Lou Piniella responded to the perceived injustice by explaining his case to Barnett. After a brief conversation, Piniella retreated to the dugout only to learn that he had actually been tossed from the game during the exchange. Piniella shot onto the field like he was launched from a cannon. The rampaging bull went nose to nose with Barnett. He tore his cap from his head, wound up his leg and kicked his hat like he was trying to put it through the uprights for a 60-yard field goal. The kick of the cap was followed by another ... then another ... then another. The hat received a complete kicking tour across the right side of the diamond at Jacobs Field. Simply mentioning Piniella's antics beckons a sweeping smile across the faces of most M's fans.
However, epic blowups like those from Piniella may be a thing of the past. It is clear now that instant replay is coming to MLB in a much more expanded capacity in the very near future. Running on the field to start a dustup with little chance of actual success will be replaced by a mere indication of a disagreement so the call can be reviewed. A manager may still disagree even if a call is not overturned, but it will be difficult for a skipper to muster up the gumption against video evidence.
No more Piniella un-anchoring first base and heaving it into the outfield. No more Billy Martin kicking dirt on a home-plate umpire. No more Earl Weaver turning his cap backwards to stand as close as humanly possible to his target. No more Lloyd McClendon storming off into his clubhouse with a base under his arm.

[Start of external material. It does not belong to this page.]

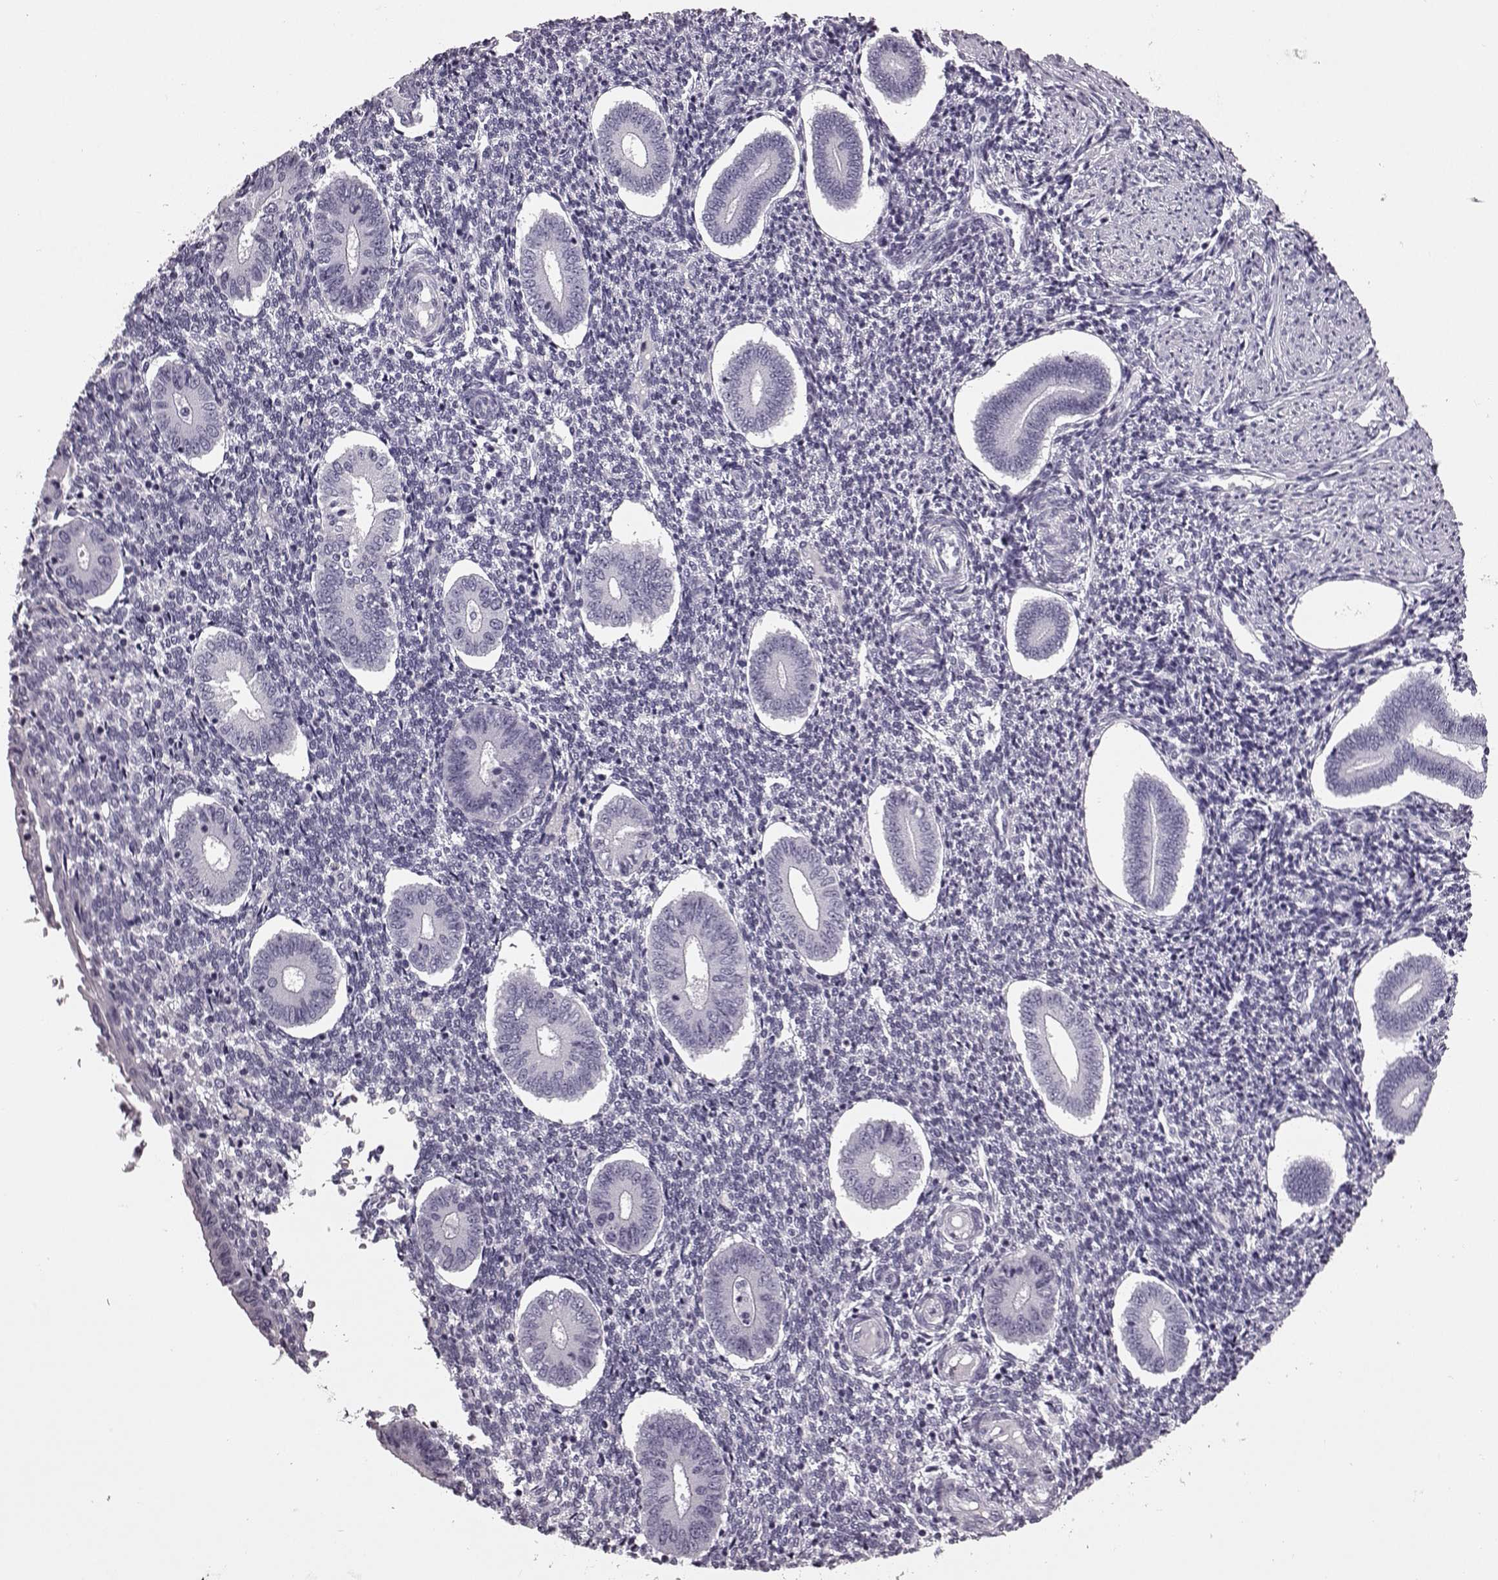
{"staining": {"intensity": "negative", "quantity": "none", "location": "none"}, "tissue": "endometrium", "cell_type": "Cells in endometrial stroma", "image_type": "normal", "snomed": [{"axis": "morphology", "description": "Normal tissue, NOS"}, {"axis": "topography", "description": "Endometrium"}], "caption": "Immunohistochemical staining of unremarkable endometrium shows no significant positivity in cells in endometrial stroma.", "gene": "AIPL1", "patient": {"sex": "female", "age": 40}}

There is no doubt that big-league managers often put on a display under the guise of disagreeing with a call. They could be trying to send a message to their team. Perhaps they are attempting to shake things up during a tough stretch. The motivations for such a public display are numerous.

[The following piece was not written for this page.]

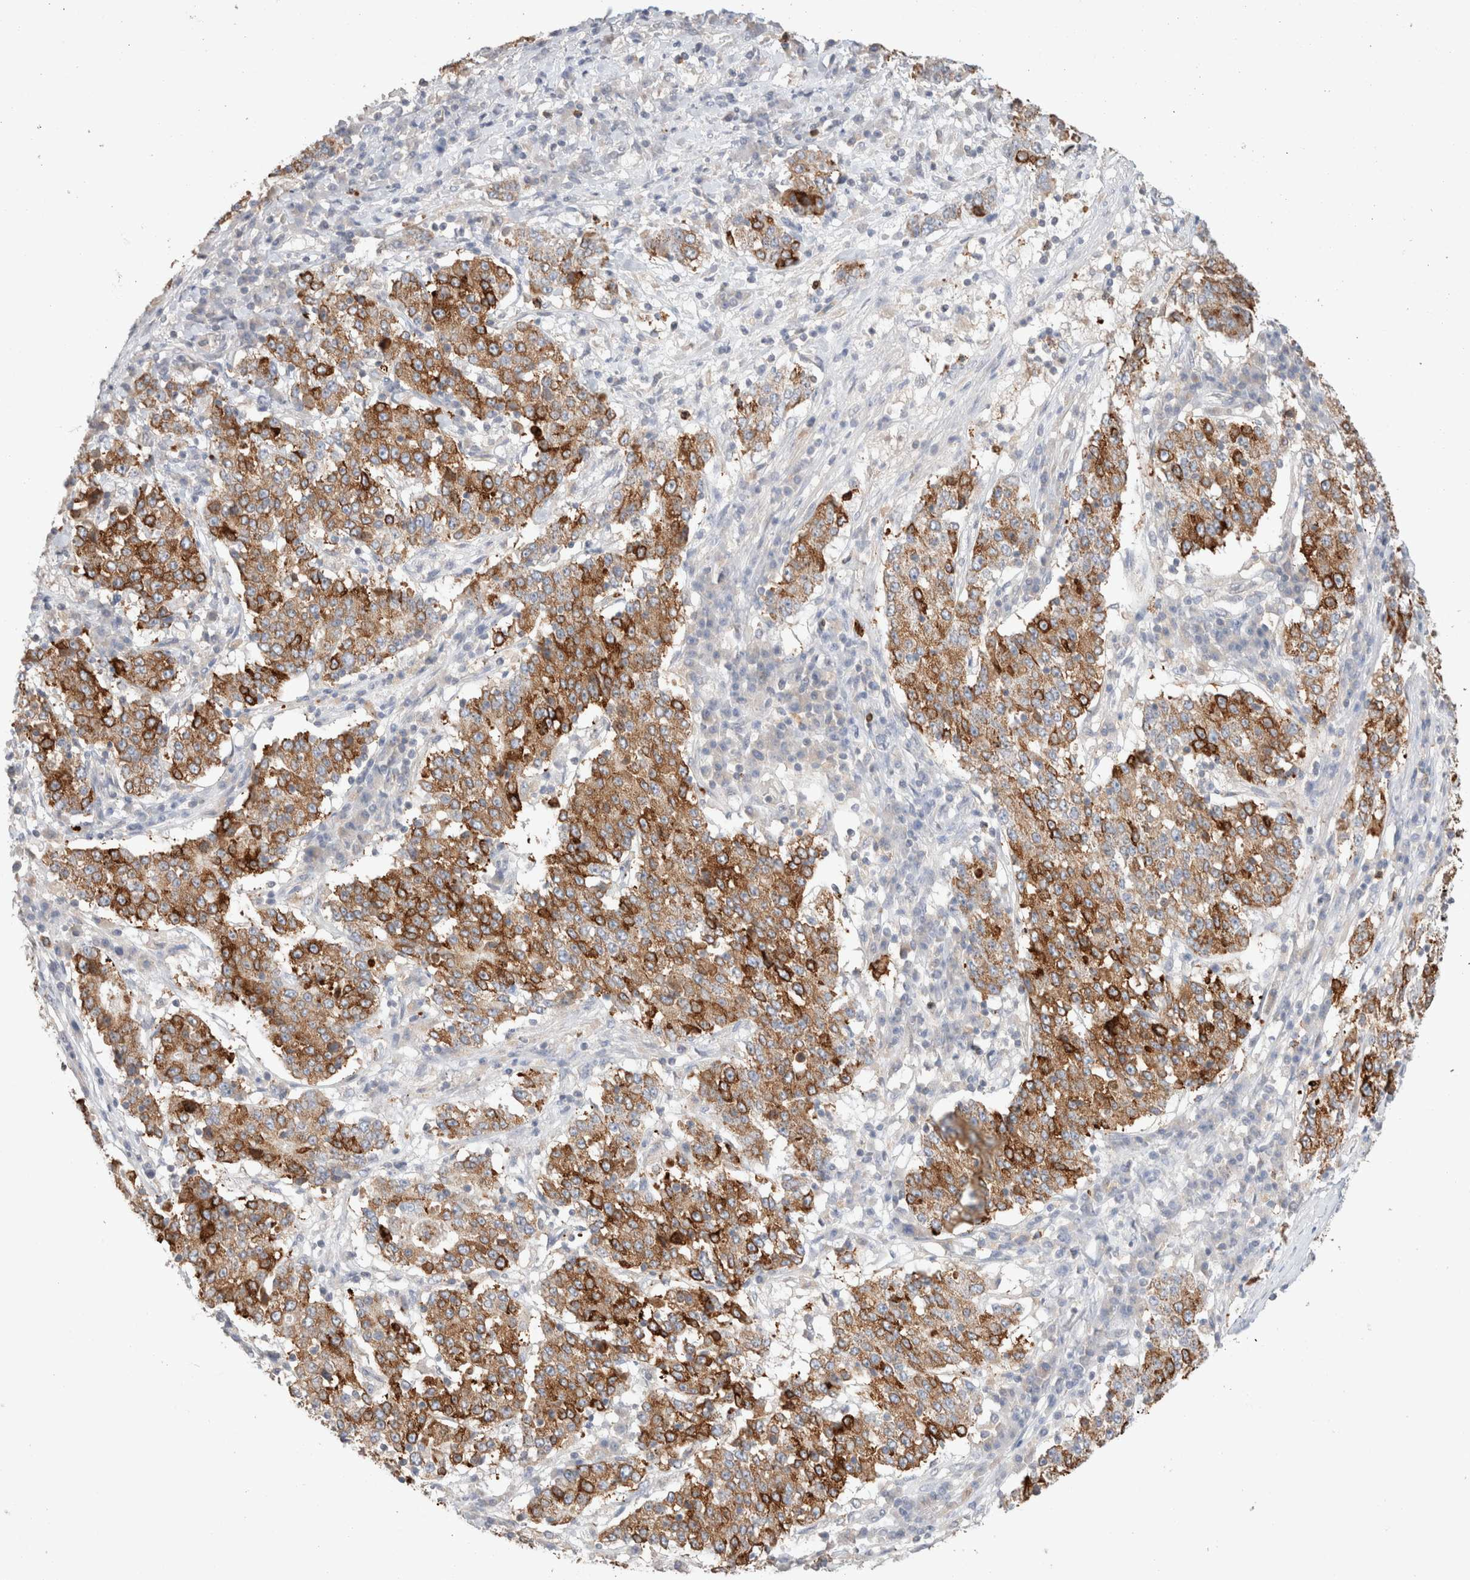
{"staining": {"intensity": "strong", "quantity": ">75%", "location": "cytoplasmic/membranous"}, "tissue": "stomach cancer", "cell_type": "Tumor cells", "image_type": "cancer", "snomed": [{"axis": "morphology", "description": "Adenocarcinoma, NOS"}, {"axis": "topography", "description": "Stomach"}], "caption": "Protein staining reveals strong cytoplasmic/membranous expression in approximately >75% of tumor cells in stomach adenocarcinoma. The protein of interest is stained brown, and the nuclei are stained in blue (DAB (3,3'-diaminobenzidine) IHC with brightfield microscopy, high magnification).", "gene": "TRIM41", "patient": {"sex": "male", "age": 59}}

It is somewhat strange that fans can receive so much entertainment from two grown people yelling at one another. It is even more bizarre when you consider one of the participants is a roughly 60-year-old man wearing baseball pants. The fact is that arguments between managers and umpires have been a colorful part of baseball history for a long time.
Perhaps the game will be better without the on-field tussles, especially in the context of attempting to be as accurate as possible with calls.
Whatever the case, it is difficult to have an entertaining quarrel with a video machine.